Until you reach the line containing "- Present (either", reproduce each line of the listing exactly, please, and include that line as well.

○ ○ ○ ○

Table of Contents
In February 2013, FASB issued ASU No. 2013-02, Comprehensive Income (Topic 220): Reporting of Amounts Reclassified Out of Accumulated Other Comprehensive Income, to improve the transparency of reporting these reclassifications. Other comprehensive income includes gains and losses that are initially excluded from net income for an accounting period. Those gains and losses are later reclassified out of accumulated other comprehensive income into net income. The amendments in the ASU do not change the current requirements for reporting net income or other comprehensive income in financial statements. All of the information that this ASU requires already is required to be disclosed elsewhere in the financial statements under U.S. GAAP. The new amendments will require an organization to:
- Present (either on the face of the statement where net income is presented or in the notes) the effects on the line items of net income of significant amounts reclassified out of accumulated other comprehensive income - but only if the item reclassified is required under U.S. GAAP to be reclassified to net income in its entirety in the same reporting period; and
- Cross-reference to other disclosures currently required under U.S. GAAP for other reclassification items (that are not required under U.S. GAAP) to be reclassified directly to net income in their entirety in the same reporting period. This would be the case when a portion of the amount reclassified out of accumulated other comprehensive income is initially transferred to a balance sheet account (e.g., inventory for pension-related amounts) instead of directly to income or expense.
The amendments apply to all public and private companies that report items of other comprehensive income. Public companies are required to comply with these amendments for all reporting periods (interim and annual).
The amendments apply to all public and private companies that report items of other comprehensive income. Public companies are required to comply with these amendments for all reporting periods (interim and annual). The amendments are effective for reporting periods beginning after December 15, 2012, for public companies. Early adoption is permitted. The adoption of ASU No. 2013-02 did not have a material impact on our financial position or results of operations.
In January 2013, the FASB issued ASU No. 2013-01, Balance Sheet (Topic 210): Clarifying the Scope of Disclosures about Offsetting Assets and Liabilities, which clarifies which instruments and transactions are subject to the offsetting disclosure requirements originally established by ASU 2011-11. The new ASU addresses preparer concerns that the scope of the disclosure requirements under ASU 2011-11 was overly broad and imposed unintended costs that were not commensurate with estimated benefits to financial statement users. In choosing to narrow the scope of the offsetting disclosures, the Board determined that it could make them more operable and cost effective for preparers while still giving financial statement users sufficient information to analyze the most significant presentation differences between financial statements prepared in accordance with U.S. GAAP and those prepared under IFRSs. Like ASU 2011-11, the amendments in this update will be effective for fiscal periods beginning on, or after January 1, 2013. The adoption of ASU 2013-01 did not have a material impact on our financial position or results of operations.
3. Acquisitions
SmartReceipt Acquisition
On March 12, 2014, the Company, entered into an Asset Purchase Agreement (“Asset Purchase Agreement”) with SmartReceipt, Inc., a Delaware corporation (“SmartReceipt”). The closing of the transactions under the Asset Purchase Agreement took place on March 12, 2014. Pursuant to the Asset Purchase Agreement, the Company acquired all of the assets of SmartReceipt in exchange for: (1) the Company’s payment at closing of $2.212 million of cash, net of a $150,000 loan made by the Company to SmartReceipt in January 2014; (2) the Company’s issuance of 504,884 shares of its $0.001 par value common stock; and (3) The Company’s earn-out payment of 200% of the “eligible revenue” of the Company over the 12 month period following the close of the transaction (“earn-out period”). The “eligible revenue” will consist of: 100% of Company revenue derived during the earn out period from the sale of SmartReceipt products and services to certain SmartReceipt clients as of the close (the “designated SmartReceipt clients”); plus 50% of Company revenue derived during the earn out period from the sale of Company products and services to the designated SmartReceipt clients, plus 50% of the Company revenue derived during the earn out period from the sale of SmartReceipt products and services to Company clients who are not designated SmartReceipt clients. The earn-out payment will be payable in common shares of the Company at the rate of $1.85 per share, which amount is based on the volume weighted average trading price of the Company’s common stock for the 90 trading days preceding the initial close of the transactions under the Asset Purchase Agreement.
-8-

○ ○ ○ ○

Task response:
Table of Contents
In February 2013, FASB issued ASU No. 2013-02, Comprehensive Income (Topic 220): Reporting of Amounts Reclassified Out of Accumulated Other Comprehensive Income, to improve the transparency of reporting these reclassifications. Other comprehensive income includes gains and losses that are initially excluded from net income for an accounting period. Those gains and losses are later reclassified out of accumulated other comprehensive income into net income. The amendments in the ASU do not change the current requirements for reporting net income or other comprehensive income in financial statements. All of the information that this ASU requires already is required to be disclosed elsewhere in the financial statements under U.S. GAAP. The new amendments will require an organization to:
- Present (either on the face of the statement where net income is presented or in the notes) the effects on the line items of net income of significant amounts reclassified out of accumulated other comprehensive income - but only if the item reclassified is required under U.S. GAAP to be reclassified to net income in its entirety in the same reporting period; and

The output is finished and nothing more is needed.